Recent Statutory Changes to the Teacher Termination Process

By Lisa Tanselle, ISBA General Counsel
November 2023

P.L. 200-2023 (SEA 486) made several changes to the laws affecting the teacher termination process.

Since 2011, the definition of a probationary teacher referenced only evaluation ratings. A teacher was considered probationary if the teacher had a contract with a school corporation and received an ineffective rating or had not received at least three ratings of effective or highly effective within five years.

Now, the statute defines a probationary teacher as one who serves under contract in a school corporation and either receives two consecutive ratings of ineffective, as determined by the school corporation, OR is in the teacher’s first or second year of full-time teaching in a classroom. A teacher who receives ratings other than ineffective becomes a professional teacher once the teacher signs a third teaching contract with the school corporation.

The change appears to be subtle in that, under the previous definition, a teacher who was in his/her first or second year of employment with a school corporation was considered to be probationary. Yet the teacher did not become a professional teacher until the teacher received at least three ratings of effective or highly effective. It appears the teacher will become professional once he/she signs a third contract with the school corporation as long as the teacher has not received two consecutive ratings of ineffective. The significance of whether a teacher is probationary, professional, or established becomes apparent in cases where school officials may be considering terminating a teacher.

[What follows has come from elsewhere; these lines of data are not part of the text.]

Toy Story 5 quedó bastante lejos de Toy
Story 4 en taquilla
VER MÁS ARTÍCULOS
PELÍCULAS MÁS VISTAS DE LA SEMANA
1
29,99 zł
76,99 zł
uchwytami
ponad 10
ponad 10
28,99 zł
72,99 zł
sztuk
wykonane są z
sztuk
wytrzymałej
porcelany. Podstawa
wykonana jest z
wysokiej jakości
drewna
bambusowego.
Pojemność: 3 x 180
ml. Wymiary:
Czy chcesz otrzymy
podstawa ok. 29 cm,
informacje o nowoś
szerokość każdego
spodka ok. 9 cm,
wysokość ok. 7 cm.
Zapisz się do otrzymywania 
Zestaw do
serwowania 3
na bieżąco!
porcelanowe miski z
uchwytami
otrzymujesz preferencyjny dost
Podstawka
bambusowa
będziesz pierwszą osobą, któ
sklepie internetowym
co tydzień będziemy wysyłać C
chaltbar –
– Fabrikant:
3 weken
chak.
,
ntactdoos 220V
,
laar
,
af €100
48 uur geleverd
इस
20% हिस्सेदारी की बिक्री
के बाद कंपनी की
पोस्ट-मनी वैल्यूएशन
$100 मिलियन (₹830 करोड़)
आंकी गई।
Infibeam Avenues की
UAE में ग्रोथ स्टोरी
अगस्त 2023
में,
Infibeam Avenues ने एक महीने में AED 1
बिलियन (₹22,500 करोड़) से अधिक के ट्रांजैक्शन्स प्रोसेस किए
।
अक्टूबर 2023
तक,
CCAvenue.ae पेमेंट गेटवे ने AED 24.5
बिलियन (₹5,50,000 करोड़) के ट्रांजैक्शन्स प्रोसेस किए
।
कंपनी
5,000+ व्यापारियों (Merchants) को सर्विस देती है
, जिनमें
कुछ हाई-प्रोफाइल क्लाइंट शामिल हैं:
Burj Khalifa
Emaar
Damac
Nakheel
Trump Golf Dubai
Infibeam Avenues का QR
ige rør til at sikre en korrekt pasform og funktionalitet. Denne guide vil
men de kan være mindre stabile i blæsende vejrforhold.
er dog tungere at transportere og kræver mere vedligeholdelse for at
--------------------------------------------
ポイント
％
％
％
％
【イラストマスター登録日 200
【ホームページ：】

Under the teacher cancellation statutes, school administrators have broad discretion to cancel a probationary teacher’s contract “for any reason relevant to the school corporation’s interest.”
​
P.L. 200-2023 modified the statutory grounds for teacher termination by eliminating “incompetence” and adding “repeated ineffective performance, as determined by the school corporation.” Previously, IC 20-28-7.5-1 defined “incompetence” as (1) for a probationary teacher, receiving one ineffective rating or two consecutive ratings of improvement necessary; or (2) for any other teacher, receiving two consecutive ineffective ratings or receiving an ineffective or improvement necessary rating in three out of five years.

The new phrase “repeated ineffective performance” — note that lawmakers did not write “repeated ineffective ratings” — would seem to give school administrators flexibility to define ineffective in the context of termination based on performance criteria outside of the formal evaluation rubric.

​A teacher with two consecutive ratings of ineffective is now a probationary teacher, and therefore may be terminated for any reason relevant to the school corporation’s interest. The statute still allows any teacher to be terminated for “other good or just cause,” and this ground could and should also be cited whenever terminating a teacher.